Passano gli anni, cambia la politica, ma Ferrara resta sempre la stessa. Non cambia l’accoglienza dei suoi abitanti, la bontà delle sue osterie, la bellezza dei suoi palazzi. Uguale sono l’aria e l’atmosfera che si respirano il primo weekend di ottobre quando giornalisti da tutto il mondo si ritrovano nella città emiliana per parlare di fatti e politica internazionali, dando soddisfazione alle migliaia di persone che accorrono per approfondire, conoscere, e trovare risposte. Già perché non sono tante le realtà italiane che, come la rivista settimanale Internazionale, affrontano gli esteri in modo adeguato. Così, alla dodicesima edizione, il festival di Internazionale a Ferrara è ancora in grado di creare quella magia che sovrasta qualsiasi stagione o colore politico. È all’interno di questa fotografia che la domenica del festival – quest’anno dedicato ai temi della sostenibilità e della crisi climatica –, sul palco del Teatro Nuovo si è tenuto un momento in cui è stato possibile parlare di agricoltura in modo libero, profondo e lungimirante grazie al percorso Siamo fatti di terra.
Si è parlato di come ci sia bisogno di passare da un modello di agricoltura che mette al centro l’essere umano a uno che metta al centro la salute del Pianeta. Si è calcolato che per ogni essere umano vengono spruzzati 95 chilogrammi di pesticidi e fertilizzanti chimici mettendo a rischio la vita di contadini e di chi vive nelle aree limitrofe ai campi avvelenati (Fiorella Belpoggi, Istituto Ramazzini).
Del resto, tracce di glifosato si trovano ovunquee, cosa peggiore, si stanno accumulando: nel terreno, nel nostro organismo. Eppure sono poche le persone consapevoli. Per questo, per abbattere il muro di disinformazione bisogna parlare di biologico, bisogna spiegare perché faccia bene al nostro organismo, oltre che alla terra (Manlio Masucci, Navdanya International). Si è mostrato quanto sia importante preservare la biodiversità agricola, perché noi siamo quello che mangiamo e per questo anche chi lavora la terra ha diritto a essere trattato e remunerato in modo adeguato per garantire il fabbisogno alimentare a sé e alla sua famiglia (Simran Sethi).

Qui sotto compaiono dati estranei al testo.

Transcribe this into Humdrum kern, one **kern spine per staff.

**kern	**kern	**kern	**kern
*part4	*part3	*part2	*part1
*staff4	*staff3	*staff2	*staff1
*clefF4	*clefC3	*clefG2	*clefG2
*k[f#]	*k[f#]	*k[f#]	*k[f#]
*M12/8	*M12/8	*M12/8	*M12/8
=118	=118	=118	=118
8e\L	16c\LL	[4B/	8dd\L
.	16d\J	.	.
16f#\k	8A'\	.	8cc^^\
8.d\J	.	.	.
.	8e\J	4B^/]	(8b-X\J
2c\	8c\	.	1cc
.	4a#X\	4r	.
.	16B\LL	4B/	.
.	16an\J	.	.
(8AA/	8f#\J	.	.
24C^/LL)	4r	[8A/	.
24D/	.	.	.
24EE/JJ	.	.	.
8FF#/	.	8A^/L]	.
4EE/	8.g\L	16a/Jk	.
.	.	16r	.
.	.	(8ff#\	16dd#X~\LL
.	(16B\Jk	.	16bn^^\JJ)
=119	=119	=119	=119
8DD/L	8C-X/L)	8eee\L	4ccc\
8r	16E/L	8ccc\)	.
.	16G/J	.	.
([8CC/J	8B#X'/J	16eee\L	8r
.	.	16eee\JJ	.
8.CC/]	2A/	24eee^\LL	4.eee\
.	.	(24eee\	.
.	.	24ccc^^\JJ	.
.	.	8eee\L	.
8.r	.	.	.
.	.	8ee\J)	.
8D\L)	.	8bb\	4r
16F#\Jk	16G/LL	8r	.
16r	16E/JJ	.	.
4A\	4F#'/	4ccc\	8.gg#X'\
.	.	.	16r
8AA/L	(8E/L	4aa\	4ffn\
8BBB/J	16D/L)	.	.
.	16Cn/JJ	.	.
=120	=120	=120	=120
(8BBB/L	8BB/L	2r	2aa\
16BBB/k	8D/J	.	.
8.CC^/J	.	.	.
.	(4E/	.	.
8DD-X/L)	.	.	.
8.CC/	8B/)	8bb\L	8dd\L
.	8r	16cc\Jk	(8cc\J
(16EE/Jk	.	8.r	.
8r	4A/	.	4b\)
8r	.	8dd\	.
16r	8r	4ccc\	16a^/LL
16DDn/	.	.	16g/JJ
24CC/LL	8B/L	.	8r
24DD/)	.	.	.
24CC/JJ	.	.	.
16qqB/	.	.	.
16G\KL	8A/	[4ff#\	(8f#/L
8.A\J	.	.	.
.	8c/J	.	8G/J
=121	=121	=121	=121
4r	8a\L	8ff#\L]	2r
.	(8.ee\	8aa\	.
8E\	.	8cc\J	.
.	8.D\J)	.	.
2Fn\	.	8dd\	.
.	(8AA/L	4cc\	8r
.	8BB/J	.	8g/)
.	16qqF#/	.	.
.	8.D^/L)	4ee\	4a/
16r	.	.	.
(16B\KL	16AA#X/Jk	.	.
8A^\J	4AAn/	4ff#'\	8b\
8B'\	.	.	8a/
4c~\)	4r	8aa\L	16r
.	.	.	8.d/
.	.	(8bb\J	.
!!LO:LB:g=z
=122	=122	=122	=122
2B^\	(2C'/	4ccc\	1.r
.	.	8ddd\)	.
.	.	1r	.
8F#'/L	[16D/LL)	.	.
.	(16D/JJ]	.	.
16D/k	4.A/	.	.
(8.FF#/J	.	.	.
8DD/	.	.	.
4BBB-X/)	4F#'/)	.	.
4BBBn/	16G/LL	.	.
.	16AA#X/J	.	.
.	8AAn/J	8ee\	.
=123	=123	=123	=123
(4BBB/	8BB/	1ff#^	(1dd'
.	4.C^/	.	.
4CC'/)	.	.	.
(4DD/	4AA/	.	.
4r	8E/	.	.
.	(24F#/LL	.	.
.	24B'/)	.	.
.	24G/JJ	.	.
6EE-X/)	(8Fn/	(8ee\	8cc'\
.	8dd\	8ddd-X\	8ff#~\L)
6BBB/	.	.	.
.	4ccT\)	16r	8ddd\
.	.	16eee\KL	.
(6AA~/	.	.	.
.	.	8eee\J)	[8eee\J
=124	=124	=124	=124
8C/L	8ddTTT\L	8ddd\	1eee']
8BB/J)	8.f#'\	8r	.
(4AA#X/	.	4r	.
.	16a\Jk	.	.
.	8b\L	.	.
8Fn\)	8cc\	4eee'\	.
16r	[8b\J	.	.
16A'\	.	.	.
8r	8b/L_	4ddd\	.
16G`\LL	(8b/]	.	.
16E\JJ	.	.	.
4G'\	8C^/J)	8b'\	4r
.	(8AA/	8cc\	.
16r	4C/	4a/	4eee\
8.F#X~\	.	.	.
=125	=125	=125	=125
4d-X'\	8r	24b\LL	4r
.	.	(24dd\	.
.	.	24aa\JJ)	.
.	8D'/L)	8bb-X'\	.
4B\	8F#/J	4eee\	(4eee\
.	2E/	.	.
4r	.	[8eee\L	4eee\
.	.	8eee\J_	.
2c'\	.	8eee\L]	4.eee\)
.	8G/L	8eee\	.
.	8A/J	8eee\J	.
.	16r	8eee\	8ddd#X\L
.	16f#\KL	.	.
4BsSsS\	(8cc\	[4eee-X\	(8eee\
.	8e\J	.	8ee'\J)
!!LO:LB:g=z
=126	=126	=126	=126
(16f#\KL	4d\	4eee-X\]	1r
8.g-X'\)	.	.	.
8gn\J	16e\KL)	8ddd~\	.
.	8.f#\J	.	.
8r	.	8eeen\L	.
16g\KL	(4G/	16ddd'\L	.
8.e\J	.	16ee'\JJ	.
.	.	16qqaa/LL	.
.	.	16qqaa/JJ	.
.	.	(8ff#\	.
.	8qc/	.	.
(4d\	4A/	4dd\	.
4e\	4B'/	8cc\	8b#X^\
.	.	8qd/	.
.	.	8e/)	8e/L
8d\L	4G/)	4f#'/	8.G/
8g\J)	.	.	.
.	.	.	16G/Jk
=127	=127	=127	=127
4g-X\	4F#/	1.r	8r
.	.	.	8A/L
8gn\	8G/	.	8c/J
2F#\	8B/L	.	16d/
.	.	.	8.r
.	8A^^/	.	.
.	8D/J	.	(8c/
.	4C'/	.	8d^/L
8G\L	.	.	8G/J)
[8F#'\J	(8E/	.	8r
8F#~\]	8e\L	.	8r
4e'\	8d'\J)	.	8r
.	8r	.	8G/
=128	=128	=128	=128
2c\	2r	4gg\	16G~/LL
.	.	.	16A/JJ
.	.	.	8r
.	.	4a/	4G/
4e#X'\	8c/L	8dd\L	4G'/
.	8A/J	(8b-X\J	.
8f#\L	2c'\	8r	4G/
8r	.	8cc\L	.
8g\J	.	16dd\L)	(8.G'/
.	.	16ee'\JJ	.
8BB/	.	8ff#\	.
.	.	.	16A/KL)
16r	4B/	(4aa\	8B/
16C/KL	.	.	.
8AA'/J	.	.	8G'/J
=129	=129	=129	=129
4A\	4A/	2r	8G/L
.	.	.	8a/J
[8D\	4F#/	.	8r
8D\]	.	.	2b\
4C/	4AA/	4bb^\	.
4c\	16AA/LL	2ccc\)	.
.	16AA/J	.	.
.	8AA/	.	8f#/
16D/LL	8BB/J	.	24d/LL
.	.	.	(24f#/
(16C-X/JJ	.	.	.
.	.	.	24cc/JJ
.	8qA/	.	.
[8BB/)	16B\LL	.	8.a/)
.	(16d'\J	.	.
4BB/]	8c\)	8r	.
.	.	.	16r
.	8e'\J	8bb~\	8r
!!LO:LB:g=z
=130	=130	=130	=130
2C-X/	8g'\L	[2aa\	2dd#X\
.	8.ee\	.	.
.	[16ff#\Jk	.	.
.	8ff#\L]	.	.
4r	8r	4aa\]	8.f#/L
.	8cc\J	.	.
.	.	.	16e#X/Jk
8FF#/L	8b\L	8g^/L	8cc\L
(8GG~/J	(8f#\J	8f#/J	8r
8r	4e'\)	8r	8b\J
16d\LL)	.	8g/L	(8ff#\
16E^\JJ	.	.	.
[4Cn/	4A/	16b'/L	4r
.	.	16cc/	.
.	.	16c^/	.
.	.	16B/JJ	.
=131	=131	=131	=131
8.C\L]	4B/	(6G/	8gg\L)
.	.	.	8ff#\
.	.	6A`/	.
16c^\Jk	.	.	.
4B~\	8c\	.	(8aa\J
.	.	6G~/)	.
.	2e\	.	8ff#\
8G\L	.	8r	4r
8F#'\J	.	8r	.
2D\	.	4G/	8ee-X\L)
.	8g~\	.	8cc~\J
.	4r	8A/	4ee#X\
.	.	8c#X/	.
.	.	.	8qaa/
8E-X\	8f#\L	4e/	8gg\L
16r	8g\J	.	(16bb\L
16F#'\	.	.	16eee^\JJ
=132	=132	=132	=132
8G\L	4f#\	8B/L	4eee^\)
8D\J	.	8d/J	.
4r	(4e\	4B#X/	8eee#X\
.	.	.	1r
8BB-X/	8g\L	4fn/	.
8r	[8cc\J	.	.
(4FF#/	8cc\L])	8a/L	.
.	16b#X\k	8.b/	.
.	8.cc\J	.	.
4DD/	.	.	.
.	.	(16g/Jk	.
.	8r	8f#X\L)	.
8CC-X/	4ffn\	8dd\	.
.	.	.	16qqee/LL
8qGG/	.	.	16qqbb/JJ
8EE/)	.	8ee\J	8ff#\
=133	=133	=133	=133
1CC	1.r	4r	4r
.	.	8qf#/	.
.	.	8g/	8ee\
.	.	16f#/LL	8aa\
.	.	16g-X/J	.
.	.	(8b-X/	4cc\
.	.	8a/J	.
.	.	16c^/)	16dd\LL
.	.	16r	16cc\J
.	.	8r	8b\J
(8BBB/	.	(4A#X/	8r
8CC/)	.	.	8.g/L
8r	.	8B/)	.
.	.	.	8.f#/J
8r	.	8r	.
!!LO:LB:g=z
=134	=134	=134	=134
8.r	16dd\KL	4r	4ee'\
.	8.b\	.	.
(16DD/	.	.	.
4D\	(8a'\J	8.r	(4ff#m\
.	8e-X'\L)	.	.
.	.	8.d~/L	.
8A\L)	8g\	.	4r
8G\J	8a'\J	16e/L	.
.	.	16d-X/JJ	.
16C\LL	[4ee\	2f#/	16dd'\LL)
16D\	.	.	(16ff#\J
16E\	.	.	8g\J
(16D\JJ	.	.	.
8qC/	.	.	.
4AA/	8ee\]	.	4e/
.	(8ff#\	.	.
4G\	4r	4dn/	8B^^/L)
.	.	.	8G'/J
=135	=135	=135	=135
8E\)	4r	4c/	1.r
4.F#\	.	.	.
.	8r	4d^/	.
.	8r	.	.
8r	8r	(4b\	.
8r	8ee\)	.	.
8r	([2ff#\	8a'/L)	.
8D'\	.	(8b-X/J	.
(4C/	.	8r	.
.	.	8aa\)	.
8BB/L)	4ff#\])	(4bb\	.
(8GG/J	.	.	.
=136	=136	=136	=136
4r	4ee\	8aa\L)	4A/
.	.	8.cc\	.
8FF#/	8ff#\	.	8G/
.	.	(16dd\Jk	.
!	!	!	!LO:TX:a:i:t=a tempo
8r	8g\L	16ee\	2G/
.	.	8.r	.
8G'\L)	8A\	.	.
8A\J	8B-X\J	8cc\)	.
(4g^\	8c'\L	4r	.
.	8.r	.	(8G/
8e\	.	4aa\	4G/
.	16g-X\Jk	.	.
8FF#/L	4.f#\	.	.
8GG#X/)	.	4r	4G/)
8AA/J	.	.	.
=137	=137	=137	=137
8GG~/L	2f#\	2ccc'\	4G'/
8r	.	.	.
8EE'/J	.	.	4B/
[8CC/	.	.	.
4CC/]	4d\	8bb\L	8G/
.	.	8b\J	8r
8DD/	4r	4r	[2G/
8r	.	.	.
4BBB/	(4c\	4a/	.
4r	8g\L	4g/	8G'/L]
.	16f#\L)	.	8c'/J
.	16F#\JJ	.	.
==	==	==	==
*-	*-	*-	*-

Ma garantire la biodiversità significa avere un’arma in più anche contro la crisi climatica che annovera tra i colpevoli proprio l’agricoltura “convenzionale”, la monocoltura intensiva. Circa un quinto delle emissioni di CO2 che produciamo ogni anno provengono da questa forma di agricoltura estrattiva. È quindi necessario, indispensabile abbandonare al più presto questa forma di sfruttamento per abbracciare e mettere in campo i valori dell’agroecologia, un sistema che applica all’agricoltura i principi di rispetto dell’ambiente, del suolo, della biodiversità vegetale e animale evitando prodotti di sintesi e preferendo i metodi di coltivazione e allevamento biologici. Ed è proprio il biologico la punta di diamante di questo sistema. Passare al biologico vuol dire tagliare anche le emissioni di CO2 fino al 50 per cento rispetto al “convenzionale”, che basa la sua produttività sui combustibili fossili. A Ferrara, le persone hanno potuto ascoltare tutto questo, hanno potuto farsi un’idea, hanno potuto cambiarla nei loro modi e tempi. E magari, il giorno dopo, hanno scelto di affidarsi a prodotti che sull’etichetta raccontano un mondo fatto di equilibrio e rispetto.
Lunga vita a Ferrara, e arrivederci al prossimo anno.